Verses 11-18 confirm the sufficiency of Christ’s one sacrifice for our sins. Earthly high priests offered the same sacrifices again and again, yet they never took away sins (11). But Jesus offered himself one time as a sacrifice for sins. Then he sat down at the right hand of God (12). What does this mean? First, he finished his mission and won the final victory over his enemies (13). When Jesus died for our sins and rose again from the dead, he defeated the power of sin and death which Satan held. Now he is waiting for the ultimate triumph over all that opposes his rule (1Co 15:24-25).

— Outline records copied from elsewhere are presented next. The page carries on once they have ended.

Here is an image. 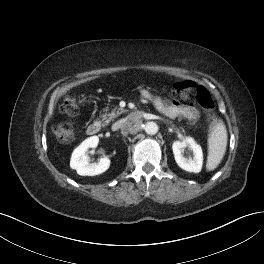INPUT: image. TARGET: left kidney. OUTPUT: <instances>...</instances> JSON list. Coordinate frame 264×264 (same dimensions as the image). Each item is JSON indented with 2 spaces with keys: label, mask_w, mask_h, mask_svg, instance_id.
Here are the masks:
<instances>
[{
  "label": "left kidney",
  "mask_w": 264,
  "mask_h": 264,
  "mask_svg": "<svg viewBox=\"0 0 264 264\" xmlns=\"http://www.w3.org/2000/svg\"><path fill=\"white\" fill-rule=\"evenodd\" d=\"M186 147L193 151V158H185L183 156V151ZM172 150L175 161L180 168L194 173L201 171L203 164V152L201 146L198 145L193 138L186 137L183 141L173 142Z\"/></svg>",
  "instance_id": "1"
}]
</instances>
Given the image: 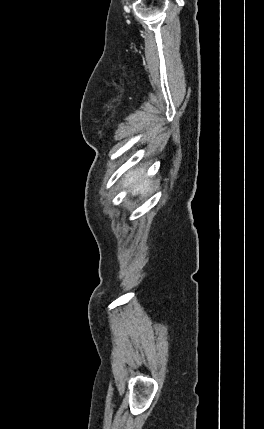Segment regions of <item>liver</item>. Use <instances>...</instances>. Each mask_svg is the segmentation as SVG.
Here are the masks:
<instances>
[{"mask_svg":"<svg viewBox=\"0 0 264 429\" xmlns=\"http://www.w3.org/2000/svg\"><path fill=\"white\" fill-rule=\"evenodd\" d=\"M145 171V167L129 171L123 180V188L130 187V193L133 196H145L151 193L154 189V182L150 179H141Z\"/></svg>","mask_w":264,"mask_h":429,"instance_id":"6515ba94","label":"liver"}]
</instances>
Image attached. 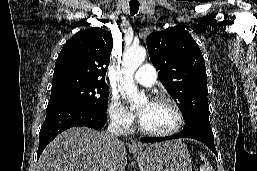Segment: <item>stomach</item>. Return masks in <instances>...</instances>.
Masks as SVG:
<instances>
[{
    "label": "stomach",
    "instance_id": "0dacf381",
    "mask_svg": "<svg viewBox=\"0 0 257 171\" xmlns=\"http://www.w3.org/2000/svg\"><path fill=\"white\" fill-rule=\"evenodd\" d=\"M133 153L140 171H192L190 154L180 140L155 143Z\"/></svg>",
    "mask_w": 257,
    "mask_h": 171
}]
</instances>
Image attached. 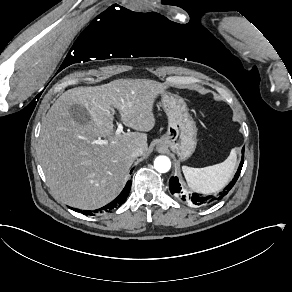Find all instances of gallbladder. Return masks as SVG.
I'll return each instance as SVG.
<instances>
[{
  "instance_id": "gallbladder-1",
  "label": "gallbladder",
  "mask_w": 292,
  "mask_h": 292,
  "mask_svg": "<svg viewBox=\"0 0 292 292\" xmlns=\"http://www.w3.org/2000/svg\"><path fill=\"white\" fill-rule=\"evenodd\" d=\"M70 114L77 122L85 123L90 120V115L83 106L73 105Z\"/></svg>"
}]
</instances>
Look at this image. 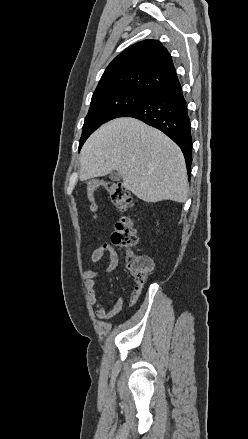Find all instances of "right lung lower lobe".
<instances>
[{
  "mask_svg": "<svg viewBox=\"0 0 248 439\" xmlns=\"http://www.w3.org/2000/svg\"><path fill=\"white\" fill-rule=\"evenodd\" d=\"M120 117H133L170 137L182 150L190 176L192 137L186 101L179 80L150 94Z\"/></svg>",
  "mask_w": 248,
  "mask_h": 439,
  "instance_id": "right-lung-lower-lobe-1",
  "label": "right lung lower lobe"
}]
</instances>
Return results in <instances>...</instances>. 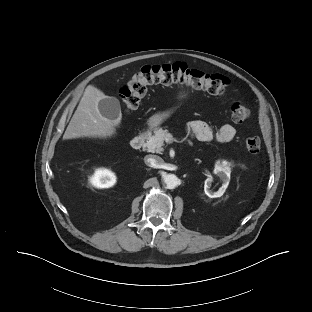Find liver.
<instances>
[{
  "mask_svg": "<svg viewBox=\"0 0 312 312\" xmlns=\"http://www.w3.org/2000/svg\"><path fill=\"white\" fill-rule=\"evenodd\" d=\"M107 96L98 88L89 85L75 111L63 139L81 137L107 138L116 133V122L104 117L98 108L99 102Z\"/></svg>",
  "mask_w": 312,
  "mask_h": 312,
  "instance_id": "liver-1",
  "label": "liver"
}]
</instances>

Second, his sacrifice for sins was complete and perfect (14-18). Let’s read verse 14: “For by one sacrifice he has made perfect forever those who are being made holy.” The author has already mentioned the efficacy of Christ’s sacrifice in verse 10, saying, “we have been made holy through the body of Jesus Christ once for all.” Here, in verse 14, he emphasizes that the efficacy of Christ’s sacrifice is eternal by using the word “forever.” Christ’s sacrifice once in history covers all who believe throughout eternity. Though Christ’s sacrifice has made us perfect forever, we are “being made holy” by the work of the Holy Spirit. We are being sanctified with the conviction that Christ’s sacrifice has made us perfect. This is not sinless perfection, but the reality of full acceptance by God by which we have access to God freely. In verses 15-17 the author again quotes Jeremiah 31, emphasizing the transformation of our minds and hearts and that our sins and lawless acts are remembered no more. This is the Holy Spirit’s testimony, which is the final confirmation. The author concluded in verse 18, “…where these have been forgiven, sacrifice for sin is no longer necessary.” In other words, Christ’s sacrifice once for all is sufficient to solve the sin problem eternally. Now we can draw near to God with full confidence, free from guilt, shame and fear. This is really a great blessing. Let’s believe that Jesus’ sacrifice for our sins is sufficient and complete and eternal. Let’s come to God with this full confidence.
 Cullman, Oscar. Christ and Time: The Primitive Christian Conception of Time and History. (Philadelphia, PA: Westminster Press, 1950.), pp. 58-59.